JAMES BEARD AWARD FINALIST
Houston’s culinary reputation as a steakhouse town was put to rest by Chris Shepherd, the Robb Report’s Best Chef of the Year. A cook with insatiable curiosity, he’s trained not just in fine-dining restaurants but in Houston’s Korean grocery stores, Vietnamese noodle shops, Indian kitchens, and Chinese mom-and-pops. His food, incorporating elements of all these cuisines, tells the story of the city, and country, in which he lives. An advocate, not an appropriator, he asks his diners to go and visit the restaurants that have inspired him, and in this book he brings us along to meet, learn from, and cook with the people who have taught him.
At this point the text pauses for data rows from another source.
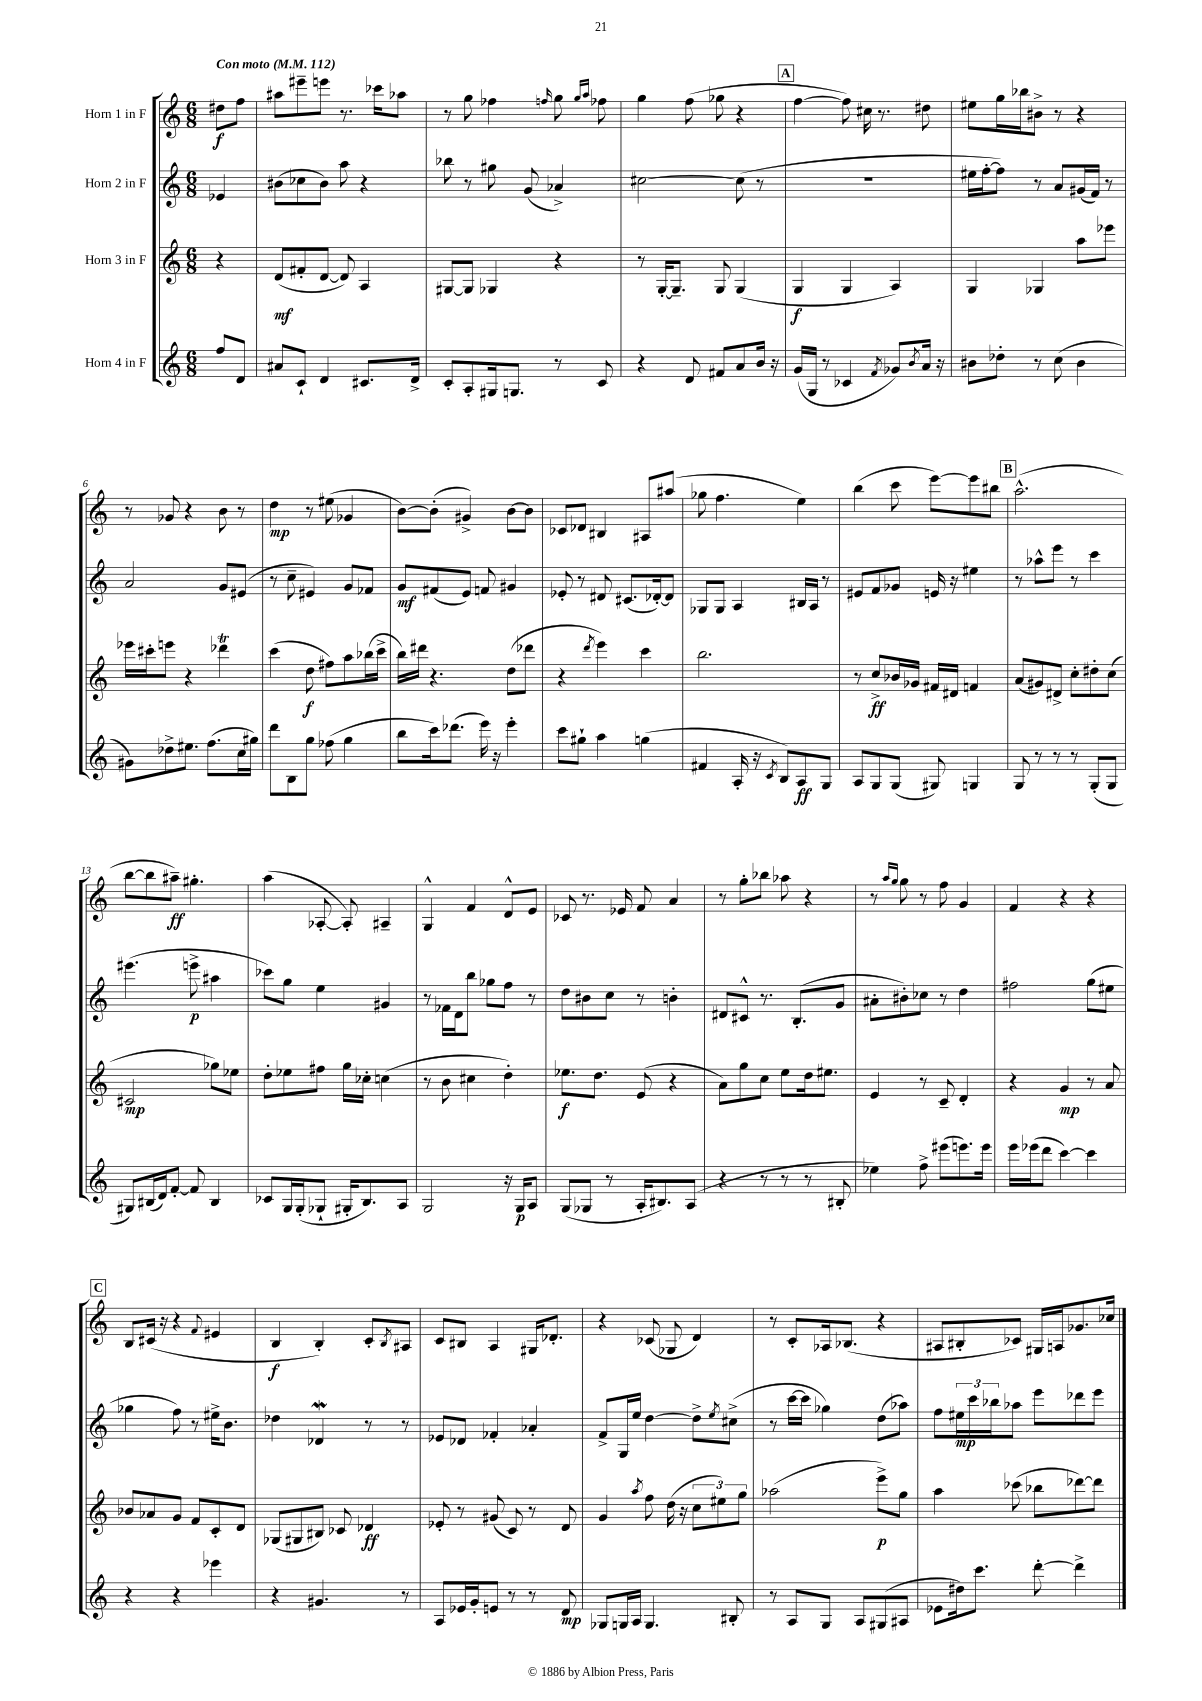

**kern	**kern	**kern	**kern
*staff4	*staff3	*staff2	*staff1
*clefG2	*clefG2	*clefG2	*clefG2
*k[]	*k[]	*k[]	*k[]
*M6/8	*M6/8	*M6/8	*M6/8
*MM112	*MM112	*MM112	*MM112
8ff/L	4r	4e-/	8dd#\L
8d/J	.	.	8ff\J
=	=	=	=
8a#/L	(8d/L	(8b#\L	8aa#\L
8c`/J	8f#'/	8cc-\	8eee#~\
4d/	[8d/J	8b#\J)	8eee\J
.	8d/])	8aa\	8.r
8.c#/L	4A/	4r	.
.	.	.	16ccc-\LK
.	.	.	8aa-\J
16d^/Jk	.	.	.
=	=	=	=
8c'/L	[8G#/L	8bb-\	8r
8A'/	8G#/]J	8r	8gg\
16G#/k	4G-/	8gg#\	4ff-\
8.G/J	.	.	.
.	.	(8g/	.
.	.	.	16qqff/
8r	4r	4a-^/)	8gg\
.	.	.	16qqgg/LL
.	.	.	16qqaa/JJ
8c/	.	.	8ff-\
=	=	=	=
4r	8r	[2cc#\	4gg\
.	[16G'/LK	.	.
.	8.G~/]J	.	.
8d/	.	.	(8ff\
8f#/L	8G/	.	8gg-\
8a/	(4G/	(8cc#\]	4r
16b/Jk	.	8r	.
16r	.	.	.
=	=	=	=
(16g/LL	4G/	2.r	[4ff\
16G/JJ	.	.	.
8r	.	.	.
4c-/	4G/	.	8ff\])
.	.	.	16cc#\
.	.	.	8.r
8qf/	.	.	.
8g-/L)	4A/)	.	.
8qb/	.	.	.
16a/Jk	.	.	8dd#\
16r	.	.	.
=	=	=	=
8b#\L	4G/	16ee#\LL	8ee#\L
.	.	[16ff'\J	.
8dd-'\J	.	8ff\]J)	16gg\L
.	.	.	16bb-\J
8r	4G-/	8r	8b#^\J
(8cc\	.	8a/L	8r
4b#\	8aa\L	(16g#/L	4r
.	.	16f/JJ)	.
.	8eee-\J	8r	.
=	=	=	=
8g#\L)	16eee-\LL	2a/	8r
.	16ccc#'\J	.	.
8dd-^\	8eee\J	.	8g-/
8.ee#\J	4r	.	4r
(8.ff\L	.	.	.
.	4ddd-\	8g/L	8b\
16cc\L	.	(8e#/J	8r
16gg#\JJ)	.	.	.
=	=	=	=
8ddd\L	(4ccc\	8r	4dd\
8B\	.	8cc~\	.
8gg\J	8dd\	4e#/)	8r
(8ff-\	8ff#\L)	.	(8ee#\
4gg\	8aa\	8g/L	4g-/
.	(16bb-\L	8f-/J	.
.	16ccc^\JJ	.	.
=	=	=	=
8bb\L	16bb\LL)	8g/L	[8b\L)
.	16ddd#\JJ	.	.
16ccc\k)	4.r	(8f#/	(8b'\]J
(8.ddd-\J	.	.	.
.	.	8e/J)	4g#^/)
16eee\)	.	8f/	.
16r	.	.	.
4eee'\	(8dd\L	4g#/	[8b\L
.	8ddd-\J	.	8b\]J
=	=	=	=
8ccc\L	4r	8e-'/	8c-/L
8gg#`\J	.	8r	8d-/J
.	8qddd/	.	.
4aa\	4eee\)	8d#/	4B#/
.	.	(8.c#/L	.
(4gg\	4ccc\	.	8A#/L
.	.	[16d-'/k)	.
.	.	8d-/]J	(8aa#/J
=	=	=	=
4f#/	2.bb\	8G-/L	8gg-\
.	.	8G-/J	4.ff\
16A'/	.	4A/	.
16r	.	.	.
8qc/	.	.	.
8B/L)	.	.	.
8A/	.	16B#/LL	4ee\)
.	.	16A/JJ	.
8G/J	.	8r	.
=	=	=	=
8A/L	8r	8e#/L	(4bb\
8G/	8cc^/L	8f/	.
(8G/J	16b-/L	8g-/J	8ccc\
.	16g-/JJ	.	.
8G#/)	16f#/LL	16e/	[8eee\L)
.	16d#/JJ	16r	.
4G/	4f/	4ee#\	8eee\]
.	.	.	8bb#\J
=	=	=	=
8G/	(8a/L	8r	(2.aa^^\
8r	8g#/)	8aa-^^\L	.
8r	8d#^/J	8eee\J	.
8r	8cc'\L	8r	.
(8G'/L	8dd#'\	4ccc\	.
8G/J	(8cc\J	.	.
=	=	=	=
8G#/L)	2c#/	(4.eee#\	[8bb\L
(16B#/L	.	.	8bb\]
16d/J)	.	.	.
[8f'/J	.	.	8aa#~\J)
8f/]	.	8eee^\	4.gg#'\
4B#/	8gg-\L)	4aa#\	.
.	8ee-\J	.	.
=	=	=	=
8c-/L	8dd'\L	8ccc-\L)	(4aa\
16G/L	8ee-\	8gg\J	.
(16G'/J	.	.	.
8G-`/J	8ff#\J	4ee\	[8A-'/
16G#'/LK	16gg\LL	.	8A-'/])
8.B/)	16cc-'\JJ	.	.
.	(4cc\	4g#/	4A#~/
8A/J	.	.	.
=	=	=	=
2G/	8r	8r	4G^^/
.	8b\	16f-\LL	.
.	.	16d\J	.
.	4cc#\	8bb\J	4f/
.	.	8gg-\L	.
16r	4dd'\)	8ff\J	8d^^/L
16G/LK	.	.	.
8A/J	.	8r	8e/J
=	=	=	=
(8G/L	8.ee-\L	8dd\L	8c-/
8G-/J	.	8b#\	8.r
.	8.dd\J	.	.
8r	.	8cc\J	.
.	.	.	16e-/
16A'/LK	(8e/	8r	8f/
8.B#/)	.	.	.
.	4r	4b'\	4a/
(8A/J	.	.	.
=	=	=	=
4r	8a\L)	8d#/L	8r
.	8gg\	8c#^^/J	8gg'\L
8r	8cc\J	8.r	8bb-\J
8r	8ee\L	.	8aa-\
.	.	(8.B'/L	.
8r	16dd\k	.	4r
.	8.ee#\J	.	.
8B#'/	.	8g/J	.
=	=	=	=
4ee-\)	4e/	8a#'\L	8r
.	.	.	16qqaa/LL
.	.	.	16qqgg/JJ
.	.	8b#'\)	8gg\
8ff^\	8r	8cc-\J	8r
(8eee#\L	8c~/	8r	8ff\
8.eee\)	4d'/	4dd\	4g/
16eee\Jk	.	.	.
=	=	=	=
16eee\LL	4r	2ff#\	4f/
(16eee-\J	.	.	.
8ddd\J	.	.	.
[4ccc\)	4g/	.	4r
4ccc\]	8r	(8gg\L	4r
.	8a/	8ee#\J	.
=	=	=	=
4r	8b-/L	4gg-\	8B/L
.	8a-/	.	(16c#/Jk
.	.	.	16r
4r	8g/J	8ff\)	4r
.	8f/L	8r	.
.	.	.	8qqf/
4eee-\	8c'/	16ee#^\LK	4e#/
.	.	8.b\J	.
.	8d/J	.	.
=	=	=	=
4r	(8G-/L	4dd-\	4B/
.	8G#/	.	.
4.g#/	8B#/J)	4d-/	4B'/)
.	8c-/	.	.
.	4d-/	8r	8c'/L
.	.	.	8qB/
8r	.	8r	8A#/J
=	=	=	=
8A/L	8e-'/	8e-/L	8c/L
16e-/L	8r	8d-/J	8B#/J
16g'/J	.	.	.
8e/J	(8g#/	4f-'/	4A/
8r	8c/)	.	.
8r	8r	4a-'/	16G#/LK
.	.	.	8.d-'/J
8d/	8d/	.	.
=	=	=	=
8G-/L	4g/	8f^/L	4r
16G/L	.	16G/L	.
16A/JJ	.	16ee/JJ	.
.	8qaa/	.	.
4.G/	8ff\	[4dd\	(8c-/
.	(16dd\	.	8G-/
.	16r	.	.
.	12cc\L	8dd^\]L	4d/)
.	12ee#\)	.	.
.	.	8qee/	.
8B#'/	.	(8cc#^\J	.
.	12gg\J	.	.
=	=	=	=
8r	(2aa-\	8r	8r
8A/L	.	[16ccc\LL	8c'/L
.	.	16ccc\]JJ	.
8G/J	.	4gg-\)	16A-/k
.	.	.	(8.B-/J
8A/L	.	.	.
(8G#/	8eee^\L)	(8dd\L	4r
8A#/J	8gg\J	8aa-\J)	.
=	=	=	=
8e-\L	4aa\	8ff\L	8A#/L
16dd#\k)	.	24ee#\L	8B#'/
.	.	24ccc\	.
8.ccc\J	.	.	.
.	.	24bb-\J	.
.	(8ccc-\	8aa-\J	8c-/J)
[8ddd'\	8bb-\L	8eee\L	16G#/LL
.	.	.	16A/J
4ddd^\]	[8ddd-\)	8ddd-\	8.g-/
.	8ddd-\]J	8eee\J	.
.	.	.	16cc-/Jk
==	==	==	==
*-	*-	*-	*-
The recipes include signatures from his restaurant—favorites such as braised goat with Korean rice dumplings, or fried vegetables with caramelized fish sauce. The lessons go deeper than recipes: the book is about how to understand the pantries of different cuisines, how to taste and use these flavors in your own cooking. Organized around key ingredients like soy, dry spices, or chiles, the chapters function as master classes in using these seasonings to bring new flavors into your cooking and new life to flavors you already knew. But even beyond flavors and techniques, the book is about a bigger story: how Chris, a son of Oklahoma who looks like a football coach, came to be “adopted” by these immigrant cooks and families, how he learned to connect and share and truly cross cultures with a sense of generosity and respect, and how we can all learn to make not just better cooking, but a better community, one meal at a time.
PUBLISHERS WEEKLY
For Houston chef Shepherd, cooking local means employing "techniques and ingredients from a spectrum of immigrant influences," which he expertly illustrates in this tempting, accessible debut. The six chapters are organized not by key ingredient (each of which is easily sourced) but by essential flavoring. Chapter one focuses on fish sauce, and the recipes, including pork riblets in fish sauce caramel, are primarily Vietnamese. The second chapter, "Chiles," is more diverse and includes recipes for green beans with Japanese curry and a chile tater tot casserole. Soy, in its many guises, is examined in the third section, which includes green curry pancakes that are drizzled with a syrup of sweet soy sauce and honey. Shepherd's signature dish, Korean braised goat and dumplings, is the star of the section on rice, with its dumplings made from pan-fried cylindrical rice cakes in a stew flavored with beer and the red chile paste called gochujang. Throughout are profiles of the markets that Shepherd frequents and their proprietors. Flavors from around the world redefine the concept of home cooking in this rich and satisfying collection.